Remember what I told about the tubing on your ADA glass tubes, be extra careful and I would just use the ADA clear tubing...By the way, great looking tank so far, can't wait to see it planted! You got it kid, keep up the great work.
farebox


----------



## RWalleyTX (Apr 17, 2011)

yup i hear ya I will use them in the future but for now i will use the eheim tubing. It is metric just the same as the ada but i'll have to deal with the green. Thanks for the comments everyone


----------



## RWalleyTX (Apr 17, 2011)

Im so glad to be in texas I got adg a couple hours away! but i do wish they would move to san antonio. haha


----------



## Ben. (Mar 29, 2011)

Pictures!


----------



## RWalleyTX (Apr 17, 2011)

moved the right rock and shifted things slightly. what do you think better worse? sorry glass is really dirty


----------



## gringostar9 (Oct 11, 2010)

I'd raise the front left rock just like you had it before and call it a day. It looks fantastic.


----------



## RWalleyTX (Apr 17, 2011)

thanks gringostar


----------



## RWalleyTX (Apr 17, 2011)

ok this is my scape...I am now wondering what to plant other than HC. Maybe dwarf hairgrass towards the back maybe a bit around the rocks? I wont be able to scape til next week sometime but I figure I get some ideas


----------



## lexbomb (May 23, 2011)

Hc, riccia and glosso in patches and dwarf hairgrass in the corners and in the gasps of the rocks would look awsome


----------



## RWalleyTX (Apr 17, 2011)

hc is planted im going to cross my fingers on the DRY START


----------



## Lil' Swimz$ (Jul 24, 2010)

Interesting scape! I feel like the front/left rock could be a bit closer to the main rock.

more pics!


----------



## Buff Daddy (Oct 19, 2010)

RWalleyTX said:


> hc is planted im going to cross my fingers on the DRY START


Awesome layout! Lets see the dry-planted hc, por favor...


----------



## bigboij (Jul 24, 2009)

looking good but you may want too look into building a egg crate under tray/support to keep your slopes, i have never seen an good ol pile of soil, slope last more than a few months. They all go flat no matter how much ground cover you start on it to try and keep it before filling.

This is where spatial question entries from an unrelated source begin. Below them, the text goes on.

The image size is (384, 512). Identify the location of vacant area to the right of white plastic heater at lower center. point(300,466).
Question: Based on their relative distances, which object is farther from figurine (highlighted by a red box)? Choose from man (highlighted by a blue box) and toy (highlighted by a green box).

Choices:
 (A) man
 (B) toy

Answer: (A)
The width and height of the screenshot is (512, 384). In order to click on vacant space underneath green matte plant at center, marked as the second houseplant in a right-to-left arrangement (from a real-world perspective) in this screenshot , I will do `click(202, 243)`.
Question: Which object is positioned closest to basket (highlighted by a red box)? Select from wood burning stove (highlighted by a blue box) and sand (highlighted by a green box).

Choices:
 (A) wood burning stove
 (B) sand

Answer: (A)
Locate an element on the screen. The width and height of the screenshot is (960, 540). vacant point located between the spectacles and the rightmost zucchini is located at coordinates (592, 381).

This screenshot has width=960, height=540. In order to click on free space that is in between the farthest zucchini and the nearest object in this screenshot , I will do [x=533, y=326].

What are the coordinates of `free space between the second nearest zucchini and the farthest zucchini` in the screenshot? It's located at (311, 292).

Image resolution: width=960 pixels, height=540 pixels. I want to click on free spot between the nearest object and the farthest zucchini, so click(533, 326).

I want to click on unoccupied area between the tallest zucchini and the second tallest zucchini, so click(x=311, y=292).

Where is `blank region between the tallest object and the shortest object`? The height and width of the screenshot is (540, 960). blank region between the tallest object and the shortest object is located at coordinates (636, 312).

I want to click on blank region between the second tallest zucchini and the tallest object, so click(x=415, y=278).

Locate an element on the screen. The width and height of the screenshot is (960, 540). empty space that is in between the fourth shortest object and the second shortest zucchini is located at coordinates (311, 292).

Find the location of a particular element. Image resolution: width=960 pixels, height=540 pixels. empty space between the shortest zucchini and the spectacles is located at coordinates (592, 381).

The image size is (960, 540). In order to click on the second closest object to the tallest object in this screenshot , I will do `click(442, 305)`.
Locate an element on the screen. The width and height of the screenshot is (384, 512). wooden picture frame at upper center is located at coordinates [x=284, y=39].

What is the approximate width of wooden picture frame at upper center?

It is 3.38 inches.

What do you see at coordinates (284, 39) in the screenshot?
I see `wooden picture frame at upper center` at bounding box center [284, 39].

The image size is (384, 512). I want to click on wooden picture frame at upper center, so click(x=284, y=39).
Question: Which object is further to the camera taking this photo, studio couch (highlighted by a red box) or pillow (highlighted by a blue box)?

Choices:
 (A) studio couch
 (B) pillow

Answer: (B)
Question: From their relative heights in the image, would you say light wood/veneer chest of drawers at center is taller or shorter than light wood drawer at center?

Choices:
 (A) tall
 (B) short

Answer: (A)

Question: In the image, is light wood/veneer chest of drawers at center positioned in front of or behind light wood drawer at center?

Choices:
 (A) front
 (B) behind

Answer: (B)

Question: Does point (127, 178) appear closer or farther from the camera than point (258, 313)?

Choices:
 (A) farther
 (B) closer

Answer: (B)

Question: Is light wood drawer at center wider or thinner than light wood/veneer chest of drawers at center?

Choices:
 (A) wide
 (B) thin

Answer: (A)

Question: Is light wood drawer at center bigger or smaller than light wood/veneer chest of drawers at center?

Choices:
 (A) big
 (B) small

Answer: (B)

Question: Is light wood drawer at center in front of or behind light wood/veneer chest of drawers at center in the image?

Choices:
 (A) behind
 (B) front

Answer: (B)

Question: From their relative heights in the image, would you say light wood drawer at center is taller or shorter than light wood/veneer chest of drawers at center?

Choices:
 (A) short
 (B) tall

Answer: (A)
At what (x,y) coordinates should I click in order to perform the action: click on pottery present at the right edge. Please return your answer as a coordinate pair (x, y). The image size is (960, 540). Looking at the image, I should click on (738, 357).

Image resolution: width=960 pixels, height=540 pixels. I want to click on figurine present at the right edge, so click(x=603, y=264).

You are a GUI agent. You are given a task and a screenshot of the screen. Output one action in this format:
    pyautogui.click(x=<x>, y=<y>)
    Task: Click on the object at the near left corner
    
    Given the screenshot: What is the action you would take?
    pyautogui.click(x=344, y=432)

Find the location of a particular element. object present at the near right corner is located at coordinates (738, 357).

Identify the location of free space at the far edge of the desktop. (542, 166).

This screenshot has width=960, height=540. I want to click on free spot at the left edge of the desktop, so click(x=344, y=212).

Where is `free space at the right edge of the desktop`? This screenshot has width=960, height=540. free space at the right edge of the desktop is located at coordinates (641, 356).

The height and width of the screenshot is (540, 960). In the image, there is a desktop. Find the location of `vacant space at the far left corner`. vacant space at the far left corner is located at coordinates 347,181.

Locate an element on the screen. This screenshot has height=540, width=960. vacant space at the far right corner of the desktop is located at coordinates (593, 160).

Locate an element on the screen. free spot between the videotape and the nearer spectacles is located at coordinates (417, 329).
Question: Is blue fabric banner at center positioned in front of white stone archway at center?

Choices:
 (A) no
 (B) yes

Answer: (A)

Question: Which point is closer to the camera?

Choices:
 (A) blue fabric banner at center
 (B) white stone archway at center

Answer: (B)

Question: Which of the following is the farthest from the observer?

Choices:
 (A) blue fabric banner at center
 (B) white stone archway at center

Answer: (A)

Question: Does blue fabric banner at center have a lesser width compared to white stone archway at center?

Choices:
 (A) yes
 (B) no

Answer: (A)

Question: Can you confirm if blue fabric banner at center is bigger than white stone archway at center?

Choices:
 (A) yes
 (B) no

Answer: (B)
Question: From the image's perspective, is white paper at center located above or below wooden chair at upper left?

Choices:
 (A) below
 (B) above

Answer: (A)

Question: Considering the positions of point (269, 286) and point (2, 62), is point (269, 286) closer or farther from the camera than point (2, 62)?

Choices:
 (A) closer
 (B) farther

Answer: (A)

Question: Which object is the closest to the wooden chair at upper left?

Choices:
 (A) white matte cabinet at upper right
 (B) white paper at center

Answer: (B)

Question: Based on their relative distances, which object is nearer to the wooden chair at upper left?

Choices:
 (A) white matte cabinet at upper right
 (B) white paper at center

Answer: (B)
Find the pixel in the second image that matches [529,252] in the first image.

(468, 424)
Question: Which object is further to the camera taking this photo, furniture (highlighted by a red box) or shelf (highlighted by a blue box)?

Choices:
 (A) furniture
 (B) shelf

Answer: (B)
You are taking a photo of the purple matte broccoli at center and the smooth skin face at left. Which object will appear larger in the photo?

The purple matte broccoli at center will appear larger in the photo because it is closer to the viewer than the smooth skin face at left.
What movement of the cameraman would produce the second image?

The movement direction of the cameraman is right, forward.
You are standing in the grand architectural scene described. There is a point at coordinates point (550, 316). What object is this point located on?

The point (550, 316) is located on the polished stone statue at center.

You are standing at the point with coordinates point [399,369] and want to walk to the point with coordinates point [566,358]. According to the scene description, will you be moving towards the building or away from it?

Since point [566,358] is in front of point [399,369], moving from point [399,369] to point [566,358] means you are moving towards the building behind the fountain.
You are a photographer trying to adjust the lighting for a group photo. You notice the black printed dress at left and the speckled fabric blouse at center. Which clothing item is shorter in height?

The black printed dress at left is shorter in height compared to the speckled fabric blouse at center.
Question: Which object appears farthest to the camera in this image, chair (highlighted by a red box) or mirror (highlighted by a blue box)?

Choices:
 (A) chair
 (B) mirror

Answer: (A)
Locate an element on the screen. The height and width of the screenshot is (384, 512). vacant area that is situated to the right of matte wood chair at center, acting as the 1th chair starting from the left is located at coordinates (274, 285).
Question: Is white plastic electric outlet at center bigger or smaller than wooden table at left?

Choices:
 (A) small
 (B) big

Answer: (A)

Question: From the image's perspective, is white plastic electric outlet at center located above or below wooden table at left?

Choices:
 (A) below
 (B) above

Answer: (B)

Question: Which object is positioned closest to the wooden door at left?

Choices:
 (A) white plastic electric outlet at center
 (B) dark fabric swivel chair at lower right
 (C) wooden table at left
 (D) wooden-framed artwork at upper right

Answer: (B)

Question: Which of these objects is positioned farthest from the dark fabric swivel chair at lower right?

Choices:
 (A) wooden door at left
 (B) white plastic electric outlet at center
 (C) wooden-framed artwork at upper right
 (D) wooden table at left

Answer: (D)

some people use egg crate, cut and glued into shape to keep the soil in place, ive seen other use stones under the soil to make little terraces to pile the soil on to keep in place.


just passing it on, cause its much easier to put in place before you get to far into the start


----------



## RWalleyTX (Apr 17, 2011)

yea i am going t just cross my fingers I dont want to mess around with egg crate


----------



## Couesfanatic (Sep 28, 2009)

Any updates?


----------



## Francis Xavier (Oct 8, 2008)

We've made som pretty insane slopes with our layouts, never had to use egg crate. Don't even worry about it.


----------



## Aphyosemion (Oct 15, 2004)

The last pic looks almost perfect to me, except that front center rock. I don't know, it sticks up so far that it is distracting and seems to detract from the look of a valley in the middle. I would lay that one down so it doesn't decrease the whole looking up a valley thing.
Man, I wish I could buy an ADA Mini-M!! I have 2 little nanos that came from like, Walmart or something, complete with huge globs of sealant at the corners. Someday I'll get one of those myself a Mini-M though.


----------



## RWalleyTX (Apr 17, 2011)

updates later today thanks for your interest


----------



## sampster5000 (Oct 30, 2010)

Lookin good! Glad to see more people from San Antonio into planted tanks. Come into Alamo Aquatics sometime and we'll talk plants


----------